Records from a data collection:
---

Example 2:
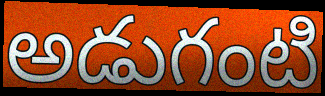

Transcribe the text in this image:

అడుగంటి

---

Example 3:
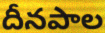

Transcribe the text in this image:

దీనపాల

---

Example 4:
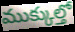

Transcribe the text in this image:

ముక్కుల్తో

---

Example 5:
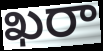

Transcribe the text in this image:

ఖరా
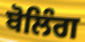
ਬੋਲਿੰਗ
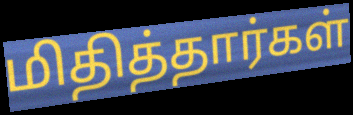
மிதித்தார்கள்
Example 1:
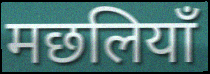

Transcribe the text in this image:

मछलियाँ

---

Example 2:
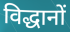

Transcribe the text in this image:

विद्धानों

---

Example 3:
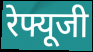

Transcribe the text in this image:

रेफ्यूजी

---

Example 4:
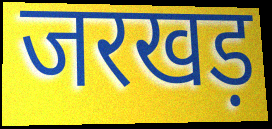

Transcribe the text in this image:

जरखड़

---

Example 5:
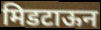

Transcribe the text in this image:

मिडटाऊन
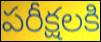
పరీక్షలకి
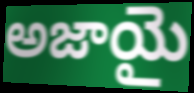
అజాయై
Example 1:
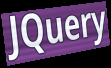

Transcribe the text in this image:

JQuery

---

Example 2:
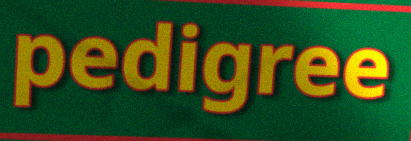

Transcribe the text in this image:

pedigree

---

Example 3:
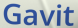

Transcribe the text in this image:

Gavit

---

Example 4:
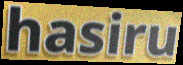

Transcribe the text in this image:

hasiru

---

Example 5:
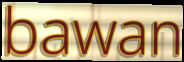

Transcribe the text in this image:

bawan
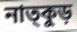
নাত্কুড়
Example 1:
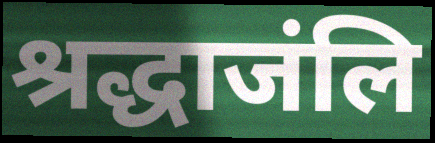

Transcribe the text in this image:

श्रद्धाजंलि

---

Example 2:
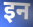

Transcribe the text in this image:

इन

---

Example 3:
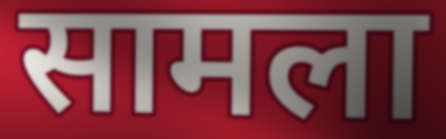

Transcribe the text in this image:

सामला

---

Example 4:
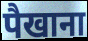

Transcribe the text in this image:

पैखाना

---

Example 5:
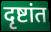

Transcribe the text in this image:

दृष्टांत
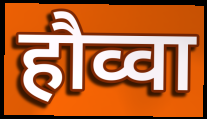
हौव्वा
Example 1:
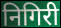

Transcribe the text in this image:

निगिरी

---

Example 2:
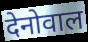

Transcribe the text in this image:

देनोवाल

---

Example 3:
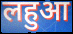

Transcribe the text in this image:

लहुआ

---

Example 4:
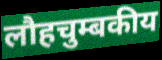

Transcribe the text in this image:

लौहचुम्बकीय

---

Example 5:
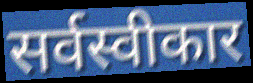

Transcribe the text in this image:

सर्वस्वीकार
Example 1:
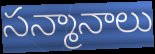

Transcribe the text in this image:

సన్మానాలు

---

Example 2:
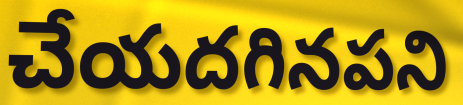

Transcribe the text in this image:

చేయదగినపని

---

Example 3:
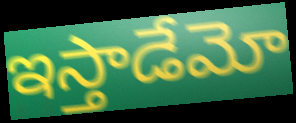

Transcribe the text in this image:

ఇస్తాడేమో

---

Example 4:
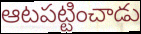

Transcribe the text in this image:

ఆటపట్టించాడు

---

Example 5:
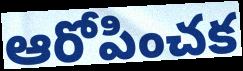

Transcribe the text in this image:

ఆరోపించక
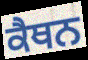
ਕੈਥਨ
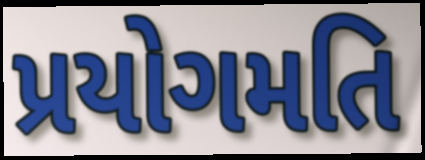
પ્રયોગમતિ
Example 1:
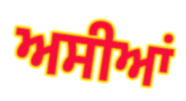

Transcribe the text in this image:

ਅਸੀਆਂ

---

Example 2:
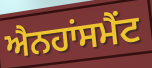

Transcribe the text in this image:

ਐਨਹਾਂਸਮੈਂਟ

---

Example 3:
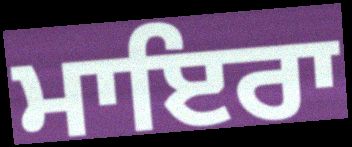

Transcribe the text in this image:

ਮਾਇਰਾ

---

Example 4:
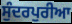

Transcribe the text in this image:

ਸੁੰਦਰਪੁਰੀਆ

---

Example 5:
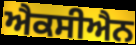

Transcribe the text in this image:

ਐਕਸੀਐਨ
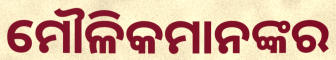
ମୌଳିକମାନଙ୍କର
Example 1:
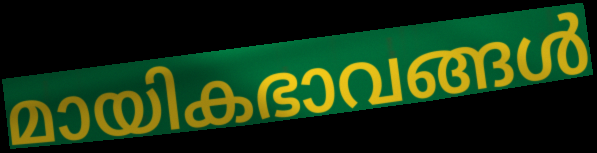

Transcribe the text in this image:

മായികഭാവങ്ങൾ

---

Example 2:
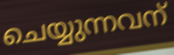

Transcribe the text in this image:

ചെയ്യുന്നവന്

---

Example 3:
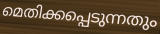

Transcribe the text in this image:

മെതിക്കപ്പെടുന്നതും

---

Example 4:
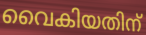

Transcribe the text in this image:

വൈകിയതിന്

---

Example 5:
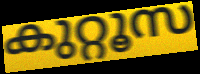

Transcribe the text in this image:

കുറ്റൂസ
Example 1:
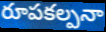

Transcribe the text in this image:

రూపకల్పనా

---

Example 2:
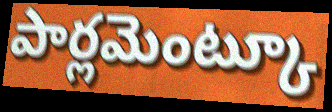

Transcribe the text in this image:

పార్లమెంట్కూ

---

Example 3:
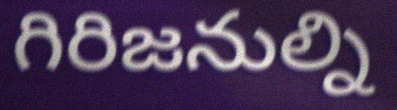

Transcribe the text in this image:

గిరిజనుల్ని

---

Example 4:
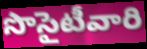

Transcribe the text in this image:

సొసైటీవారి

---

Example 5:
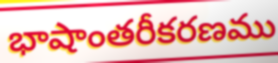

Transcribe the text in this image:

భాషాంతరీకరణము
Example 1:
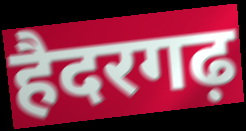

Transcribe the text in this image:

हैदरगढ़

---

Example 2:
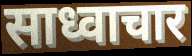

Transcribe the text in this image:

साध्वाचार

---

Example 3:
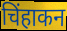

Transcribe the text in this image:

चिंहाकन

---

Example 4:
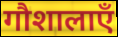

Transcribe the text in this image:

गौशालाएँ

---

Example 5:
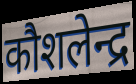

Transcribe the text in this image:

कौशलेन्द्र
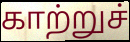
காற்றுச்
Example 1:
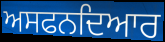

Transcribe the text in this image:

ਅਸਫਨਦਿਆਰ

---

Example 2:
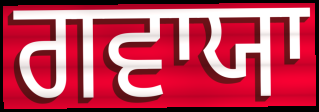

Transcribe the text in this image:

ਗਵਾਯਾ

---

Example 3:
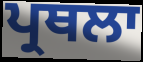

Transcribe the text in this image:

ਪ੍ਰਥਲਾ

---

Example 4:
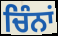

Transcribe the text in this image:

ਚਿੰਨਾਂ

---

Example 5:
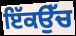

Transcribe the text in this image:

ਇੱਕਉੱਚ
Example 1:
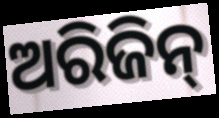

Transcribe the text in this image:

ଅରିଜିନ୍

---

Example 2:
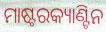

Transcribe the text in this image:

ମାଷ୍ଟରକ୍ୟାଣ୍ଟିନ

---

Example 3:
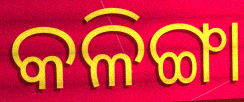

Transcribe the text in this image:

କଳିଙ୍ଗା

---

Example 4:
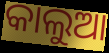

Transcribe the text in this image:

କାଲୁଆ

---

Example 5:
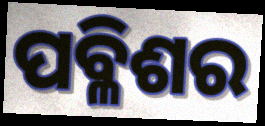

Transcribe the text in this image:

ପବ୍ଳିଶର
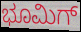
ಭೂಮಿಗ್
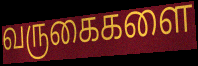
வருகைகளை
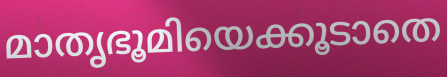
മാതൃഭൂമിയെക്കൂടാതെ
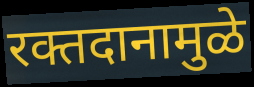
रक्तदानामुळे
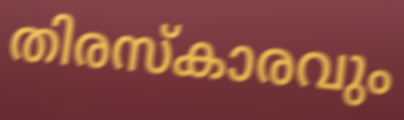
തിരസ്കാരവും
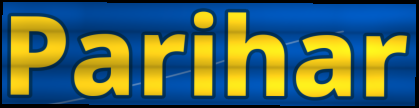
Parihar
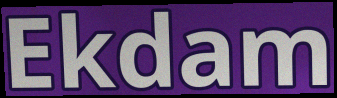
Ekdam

DIRECTIONS FOR THIS TASK: Repeat the records in full, precisely, and keep the pictures out.

OUTPUT FOR THIS EXERCISE:
---

Example 2:

Transcribe the text in this image:

అడుగంటి

---

Example 3:

Transcribe the text in this image:

దీనపాల

---

Example 4:

Transcribe the text in this image:

ముక్కుల్తో

---

Example 5:

Transcribe the text in this image:

ఖరా
ਬੋਲਿੰਗ
மிதித்தார்கள்
Example 1:

Transcribe the text in this image:

मछलियाँ

---

Example 2:

Transcribe the text in this image:

विद्धानों

---

Example 3:

Transcribe the text in this image:

रेफ्यूजी

---

Example 4:

Transcribe the text in this image:

जरखड़

---

Example 5:

Transcribe the text in this image:

मिडटाऊन
పరీక్షలకి
అజాయై
Example 1:

Transcribe the text in this image:

JQuery

---

Example 2:

Transcribe the text in this image:

pedigree

---

Example 3:

Transcribe the text in this image:

Gavit

---

Example 4:

Transcribe the text in this image:

hasiru

---

Example 5:

Transcribe the text in this image:

bawan
নাত্কুড়
Example 1:

Transcribe the text in this image:

श्रद्धाजंलि

---

Example 2:

Transcribe the text in this image:

इन

---

Example 3:

Transcribe the text in this image:

सामला

---

Example 4:

Transcribe the text in this image:

पैखाना

---

Example 5:

Transcribe the text in this image:

दृष्टांत
हौव्वा
Example 1:

Transcribe the text in this image:

निगिरी

---

Example 2:

Transcribe the text in this image:

देनोवाल

---

Example 3:

Transcribe the text in this image:

लहुआ

---

Example 4:

Transcribe the text in this image:

लौहचुम्बकीय

---

Example 5:

Transcribe the text in this image:

सर्वस्वीकार
Example 1:

Transcribe the text in this image:

సన్మానాలు

---

Example 2:

Transcribe the text in this image:

చేయదగినపని

---

Example 3:

Transcribe the text in this image:

ఇస్తాడేమో

---

Example 4:

Transcribe the text in this image:

ఆటపట్టించాడు

---

Example 5:

Transcribe the text in this image:

ఆరోపించక
ਕੈਥਨ
પ્રયોગમતિ
Example 1:

Transcribe the text in this image:

ਅਸੀਆਂ

---

Example 2:

Transcribe the text in this image:

ਐਨਹਾਂਸਮੈਂਟ

---

Example 3:

Transcribe the text in this image:

ਮਾਇਰਾ

---

Example 4:

Transcribe the text in this image:

ਸੁੰਦਰਪੁਰੀਆ

---

Example 5:

Transcribe the text in this image:

ਐਕਸੀਐਨ
ମୌଳିକମାନଙ୍କର
Example 1:

Transcribe the text in this image:

മായികഭാവങ്ങൾ

---

Example 2:

Transcribe the text in this image:

ചെയ്യുന്നവന്

---

Example 3:

Transcribe the text in this image:

മെതിക്കപ്പെടുന്നതും

---

Example 4:

Transcribe the text in this image:

വൈകിയതിന്

---

Example 5:

Transcribe the text in this image:

കുറ്റൂസ
Example 1:

Transcribe the text in this image:

రూపకల్పనా

---

Example 2:

Transcribe the text in this image:

పార్లమెంట్కూ

---

Example 3:

Transcribe the text in this image:

గిరిజనుల్ని

---

Example 4:

Transcribe the text in this image:

సొసైటీవారి

---

Example 5:

Transcribe the text in this image:

భాషాంతరీకరణము
Example 1:

Transcribe the text in this image:

हैदरगढ़

---

Example 2:

Transcribe the text in this image:

साध्वाचार

---

Example 3:

Transcribe the text in this image:

चिंहाकन

---

Example 4:

Transcribe the text in this image:

गौशालाएँ

---

Example 5:

Transcribe the text in this image:

कौशलेन्द्र
காற்றுச்
Example 1:

Transcribe the text in this image:

ਅਸਫਨਦਿਆਰ

---

Example 2:

Transcribe the text in this image:

ਗਵਾਯਾ

---

Example 3:

Transcribe the text in this image:

ਪ੍ਰਥਲਾ

---

Example 4:

Transcribe the text in this image:

ਚਿੰਨਾਂ

---

Example 5:

Transcribe the text in this image:

ਇੱਕਉੱਚ
Example 1:

Transcribe the text in this image:

ଅରିଜିନ୍

---

Example 2:

Transcribe the text in this image:

ମାଷ୍ଟରକ୍ୟାଣ୍ଟିନ

---

Example 3:

Transcribe the text in this image:

କଳିଙ୍ଗା

---

Example 4:

Transcribe the text in this image:

କାଲୁଆ

---

Example 5:

Transcribe the text in this image:

ପବ୍ଳିଶର
ಭೂಮಿಗ್
வருகைகளை
മാതൃഭൂമിയെക്കൂടാതെ
रक्तदानामुळे
തിരസ്കാരവും
Parihar
Ekdam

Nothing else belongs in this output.